Service accounts are rather meant for delegation of credentials. When you access Google Cloud platform service, you will be authenticating with your google account credentials. You will not want to provision the very same credentials everywhere your running code needs to access any of the Google cloud services (i.e. Cloud APIs). Instead you create service accounts whose scope can be reduced to a subset of the scope of your google account credentials. This way a particular piece of code can be limited to only a few set of APIs.
Service Accounts
A service account is a special account that can be used by services
and applications running on your Google Compute Engine instance to
interact with other Google Cloud Platform APIs. Applications can use
service account credentials to authorize themselves to a set of APIs
and perform actions within the permissions granted to the service
account and virtual machine instance.
What are service accounts?
Service accounts authenticate applications running on your virtual
machine instances to other Google Cloud Platform services. For
example, if you write an application that reads and writes files on
Google Cloud Storage, it must first authenticate to the Google Cloud
Storage API. You can create a service account and grant the service
account access to the Cloud Storage API. Then, you would update your
application code to pass the service account credentials to the Cloud
Storage API. In this way, your application authenticates seamlessly to
the API without embedding any secret keys or user credentials in your
instance, image, or application code.
I know where your confusion stems, it is because service account also have the same OAuth model you are used to.

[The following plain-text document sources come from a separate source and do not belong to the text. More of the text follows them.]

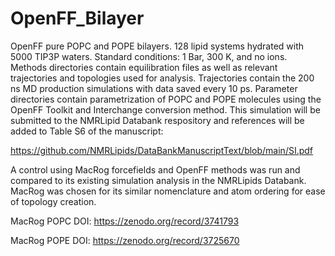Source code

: # OpenFF_Bilayer

OpenFF pure POPC and POPE bilayers. 128 lipid systems hydrated with 5000 TIP3P waters. Standard conditions: 1 Bar, 300 K, and no ions. Methods directories contain equilibration files as well as relevant trajectories and topologies used for analysis. Trajectories contain the 200 ns MD production simulations with data saved every 10 ps. Parameter directories contain parametrization of POPC and POPE molecules using the OpenFF Toolkit and Interchange conversion method. This simulation will be submitted to the NMRLipid Databank respository and references will be added to Table S6 of the manuscript:

https://github.com/NMRLipids/DataBankManuscriptText/blob/main/SI.pdf

A control using MacRog forcefields and OpenFF methods was run and compared to its existing simulation analysis in the NMRLipids Databank. MacRog was chosen for its similar nomenclature and atom ordering for ease of topology creation.

MacRog POPC DOI: https://zenodo.org/record/3741793

MacRog POPE DOI: https://zenodo.org/record/3725670
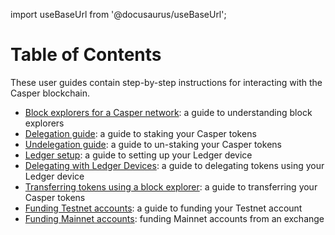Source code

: import useBaseUrl from '@docusaurus/useBaseUrl';

# Table of Contents

These user guides contain step-by-step instructions for interacting with the Casper blockchain.

- [Block explorers for a Casper network](/workflow/users/block-explorer.md): a guide to understanding block explorers
- [Delegation guide](delegate-ui.md): a guide to staking your Casper tokens
- [Undelegation guide](undelegate-ui.md): a guide to un-staking your Casper tokens
- [Ledger setup](ledger-setup.md): a guide to setting up your Ledger device
- [Delegating with Ledger Devices](staking-ledger.md): a guide to delegating tokens using your Ledger device
- [Transferring tokens using a block explorer](token-transfer.md): a guide to transferring your Casper tokens 
- [Funding Testnet accounts](testnet-faucet.md): a guide to funding your Testnet account
- [Funding Mainnet accounts](funding-from-exchanges.md): funding Mainnet accounts from an exchange
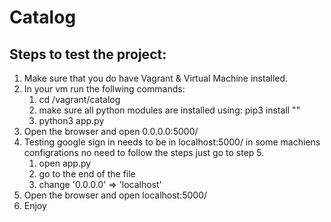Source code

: # Catalog

## Steps to test the project:
1. Make sure that you do have Vagrant & Virtual Machine installed.
2. In your vm run the follwing commands:
    1. cd /vagrant/catalog
    2. make sure all python modules are installed using: pip3 install "<module name>"
    3. python3 app.py
3. Open the browser and open 0.0.0.0:5000/
4. Testing google sign in needs to be in localhost:5000/ 
    in some machiens configrations no need to follow the steps just go to step 5.
    1. open app.py
    2. go to the end of the file 
    3. change '0.0.0.0' => 'localhost'
5. Open the browser and open localhost:5000/
6. Enjoy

You can use service accounts to get access tokens and refresh them as needed, but the scope of authentication is at the very maximum limited to the surface of the Google Cloud APIs. You will not be able to mix and match your APIs with that.
Alternative is to either build your own authentication model (which is not so clear from your question when you say authenticating them with IdToken sent from the android app) or rely on something like Cloud endpoints which you create and manage APIs along with API keys for authentication.
As you already mentioned in one of your comments, you can follow the Service-to-Service authentication guide which describes how you can use Google Cloud Service accounts to authenticate with your APIs running on Google Cloud Endpoint.
It supports using Google ID JWT tokens. The caller will have to send the JWT to Google Token endpoints to obtain a Google ID token and then use this Google ID token in all of your requests. This approach also has the advantage that you only have to whitelist the Google ID token server in your API configuration.